= Albert Popper =

Albert Popper (Vojtěch Popper; Hebrew name: Abraham; 1808 - 3 September 1889) was a mayor of Vimperk (Winterberg) and doctor for the House of Schwarzenberg.

Popper was born in the village of Bresnitz (Březnice) to a Jewish family. At the time of his birth the number of Jewish families in the Kingdom of Bohemia was strictly controlled by the Familianten quota system, which was partially abolished in 1848 and fully abolished in 1859.

In addition to the government control of Jewish procreation, during most of Popper's life Jews were prohibited from owning property, choosing their place of domicile, attending public schools, or holding public office. This situation did not change until late in Albert Popper's life with the reforms of 1867 in the Austrian portion of the dual monarchy.

Popper, nevertheless, was able to gain permission to attend the University of Vienna, where he earned his doctorate in Pharmacology in 1835. He went on to earn his medical degree and settled in Vimperk where he established a pharmacy and served as the official doctor to the Schwarzenberg princes.

In 1841, Popper published a treatment for Chlorosis (Hypochromic anemia) containing Vitriolum martis (sulfuric acid and iron) and Sal tartari (potassium carbonate) in Österreichische medicinische Wochenschrift which was republished and refined in the following years.
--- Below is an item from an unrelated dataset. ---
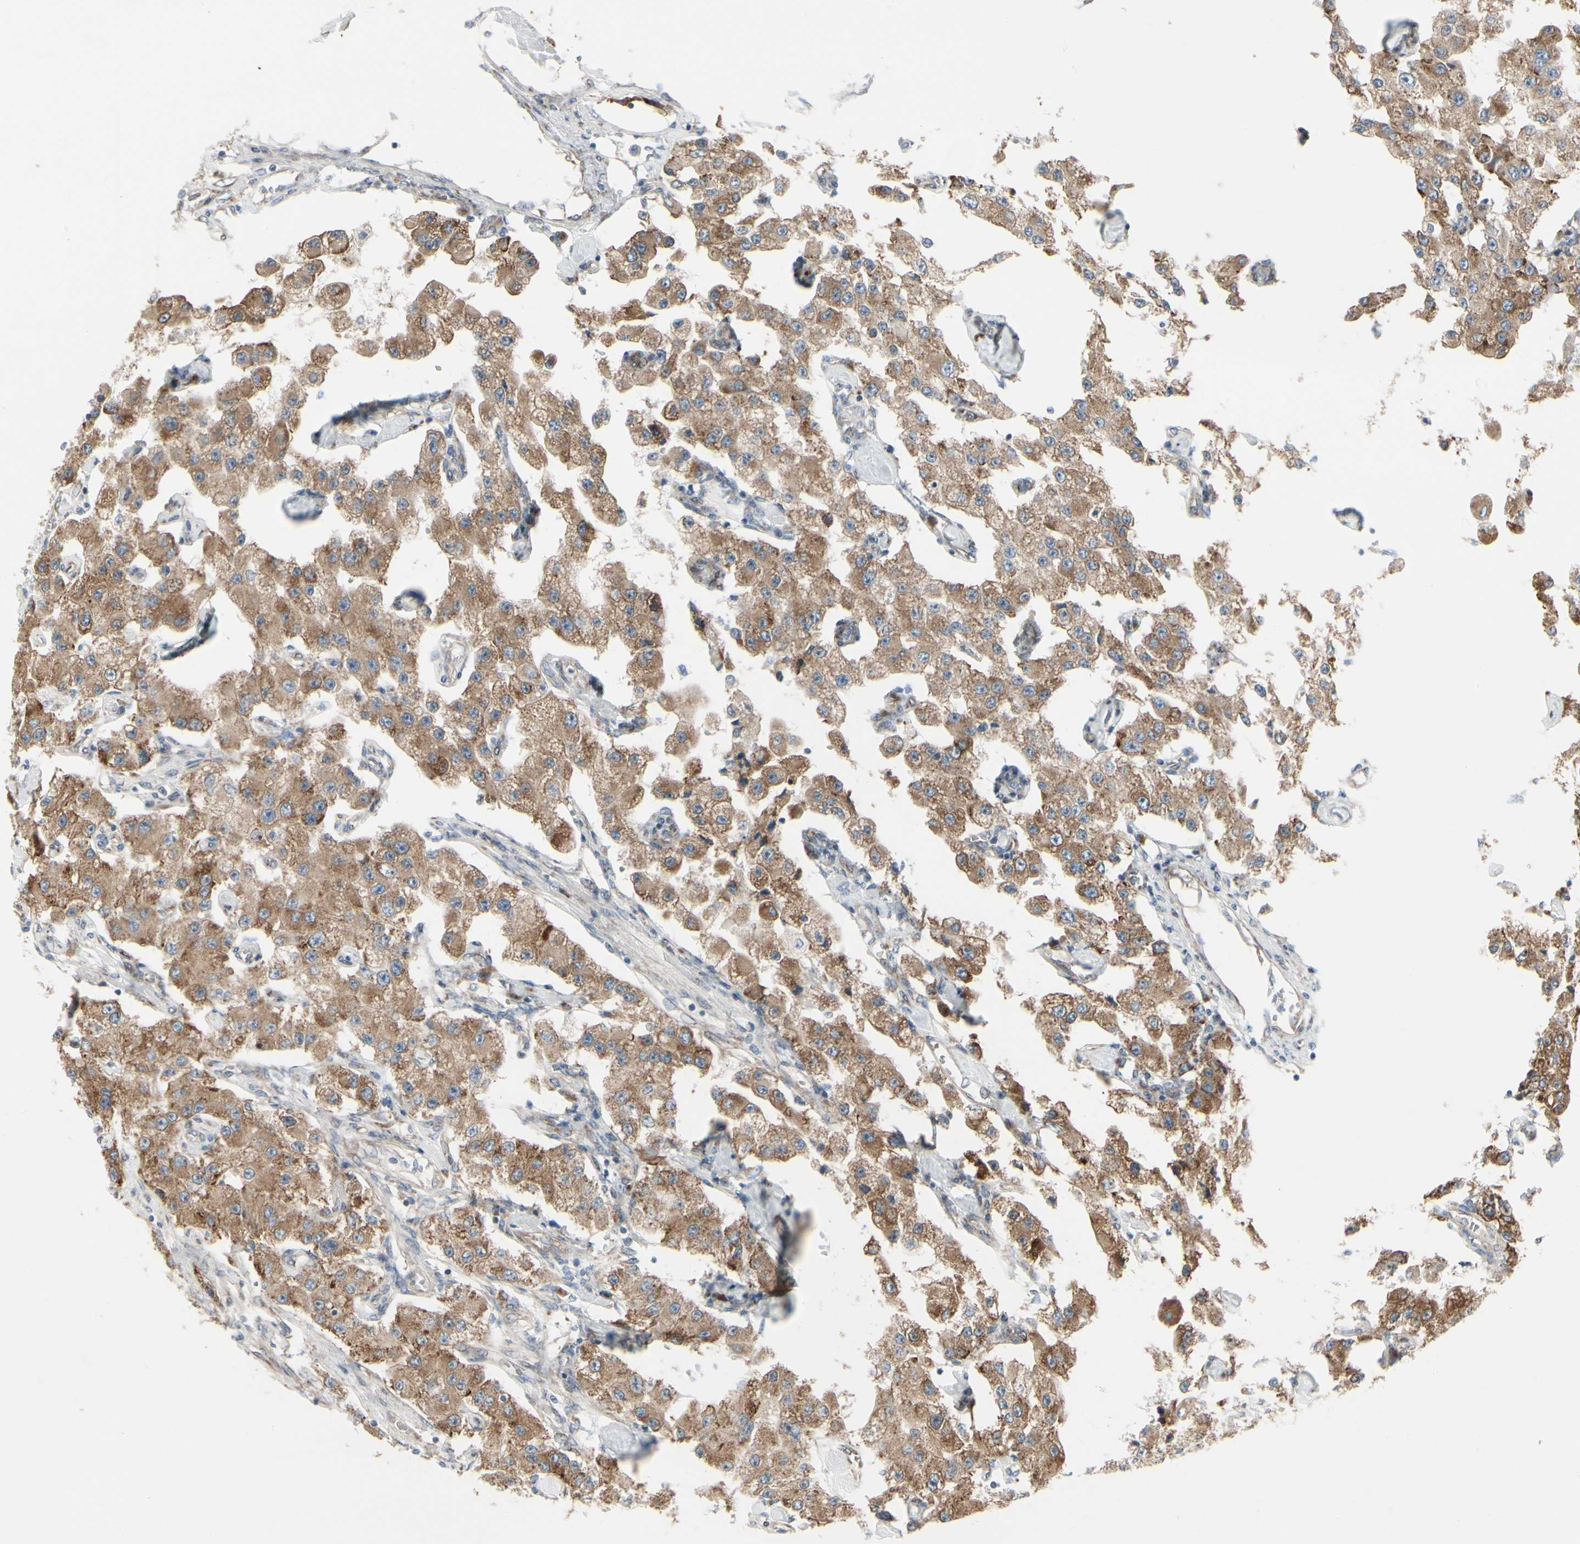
{"staining": {"intensity": "moderate", "quantity": ">75%", "location": "cytoplasmic/membranous"}, "tissue": "carcinoid", "cell_type": "Tumor cells", "image_type": "cancer", "snomed": [{"axis": "morphology", "description": "Carcinoid, malignant, NOS"}, {"axis": "topography", "description": "Pancreas"}], "caption": "IHC photomicrograph of human carcinoid (malignant) stained for a protein (brown), which shows medium levels of moderate cytoplasmic/membranous expression in approximately >75% of tumor cells.", "gene": "FNDC3A", "patient": {"sex": "male", "age": 41}}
By the time of the Vimperk fire of 1857, Popper was the town's mayor. After the fire, he implored the Habsburg monarchy for assistance. Emperor Franz Joseph himself came to Vimperk and was the guest of Albert Popper. The emperor agreed to provide imperial funds for repair and reconstruction.

== Publications ==
- 1842. Skizzirte Geschichte der fürstl. Schwarzenbergischen Allodial-Herrschaft Winterberg, im Prachiner Kreise Böhmens. (Historical Sketch of the princely Schwarzenberg Allodial Lordship of Vimperk in the Prachatice District of Bohemia)
- 1845. On the Extract of Belladonna in Inflammations of the Throat, by Dr Popper, County Physician at Winterberg. The British Journal of Homœopathy (Translation and reprint of original article from Austrian Weekly Journal).